Im Ringen um die Zukunft von Warner Bros. Discovery hat sich das Board offen für ein nachgebessertes Übernahmeangebot von Paramount Skydance gezeigt. Wie das Unternehmen am gestrigen Dienstag mitteilte, könne das auf 31 US-Dollar je Aktie erhöhte Angebot möglicherweise zu einem besseren Ergebnis führen als die bislang vereinbarte Transaktion mit Netflix. Eine endgültige Entscheidung sei jedoch noch nicht gefallen, die Gespräche würden fortgesetzt. Dem Streaming-Konzern bleiben nun vier Tage, um sein Angebot zu verbessern.
Verbesserte Konditionen
Paramount hatte Warner in der vergangenen Woche mit überarbeiteten Konditionen zurück an den Verhandlungstisch gebracht. Neben dem erhöhten Preis je Aktie wurde auch die Entschädigungszahlung für den Fall einer ausbleibenden kartellrechtlichen Genehmigung auf sieben Milliarden US-Dollar angehoben – zuvor waren 5,8 Milliarden vorgesehen. Darüber hinaus stellt Paramount den Aktionären von Warner Bros. Discovery eine zusätzliche Zahlung von 25 Cent je Aktie für jedes Quartal in Aussicht, das nach dem 30. September verstreicht, ohne dass die Übernahme abgeschlossen ist. Sollten finanzierende Banken Vorbehalte anmelden, kündigte der Konzern an, den Eigenkapitalanteil entsprechend zu erhöhen.

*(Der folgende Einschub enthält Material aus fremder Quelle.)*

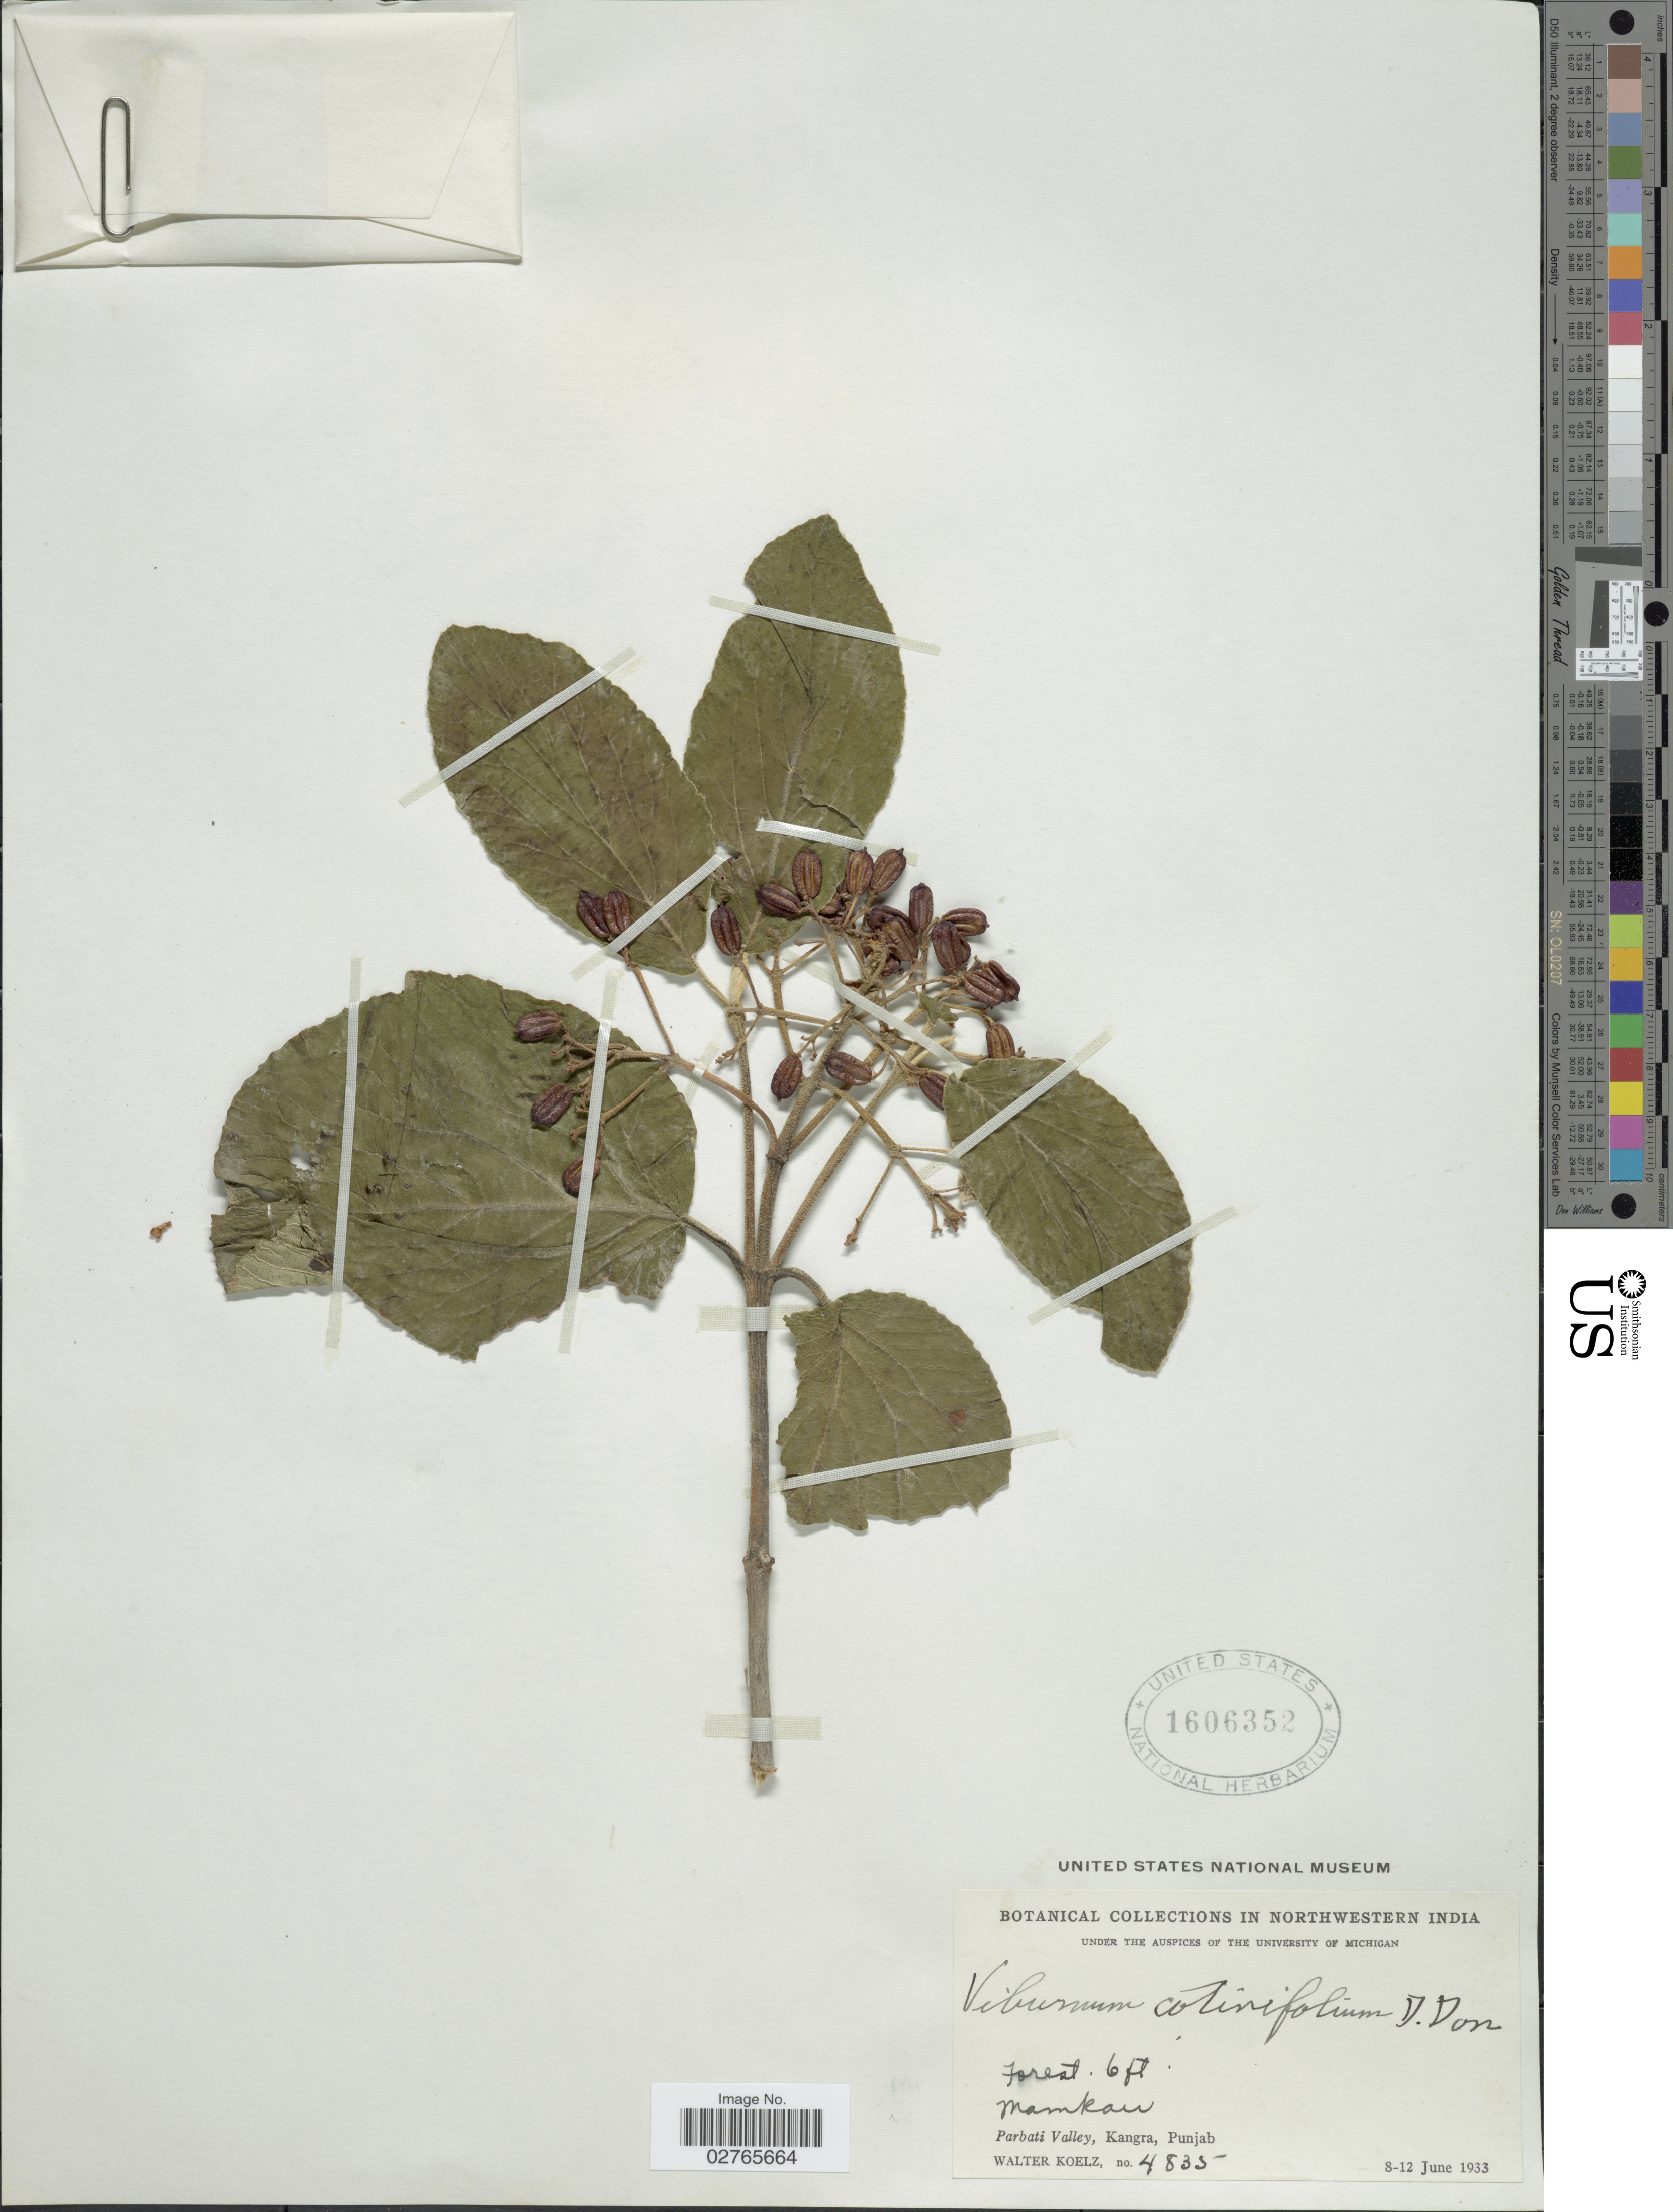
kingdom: Plantae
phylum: Tracheophyta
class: Magnoliopsida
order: Dipsacales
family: Viburnaceae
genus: Viburnum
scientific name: Viburnum cotinifolium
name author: D. Don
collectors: W. N. Koelz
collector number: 4835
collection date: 1933-06-08/1933-06-12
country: India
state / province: Punjab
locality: Northwestern India. Mamkan, Parbati Valley, Kangra.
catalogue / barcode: US 1606352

Netflix-Angebot und geplanter Teilverkauf
Netflix bietet bislang 27,75 US-Dollar je Aktie in bar und bewertet Warner Bros. Discovery damit mit 82,7 Milliarden US-Dollar. Der Streaming-Anbieter plant allerdings, lediglich die Filmstudios und das Streaming-Geschäft zu übernehmen. Der Bereich Kabelfernsehen soll in ein neues Unternehmen mit dem Namen Discovery Global ausgegliedert werden. Diesen Deal hatte das Management von Warner bislang unterstützt. Die Abstimmung der Aktionäre ist für den 20. März angesetzt. Zuletzt hatte jedoch der aktivistische Investor Ancora Capital gefordert, das konkurrierende Angebot von Paramount sorgfältig zu prüfen.
Unterschiedliche Einschätzungen
Hinter Paramount Skydance stehen David Ellison und sein Vater Larry Ellison, Gründer des Softwarekonzerns Oracle. Sie gehen davon aus, kartellrechtliche Bedenken aufgrund ihrer politischen Kontakte eher ausräumen zu können als Netflix. Dabei verweisen sie unter anderem auf Verbindungen zur Regierung von US-Präsident Donald Trump. Ein zentraler Streitpunkt ist die Bewertung des Kabelfernsehgeschäfts von Warner Bros. Discovery mit Sendern wie CNNund HGTV. Während Netflix eine Ausgliederung vorsieht, stuft Paramount die Kabelsender nach eigenen Angaben als faktisch wertlos ein.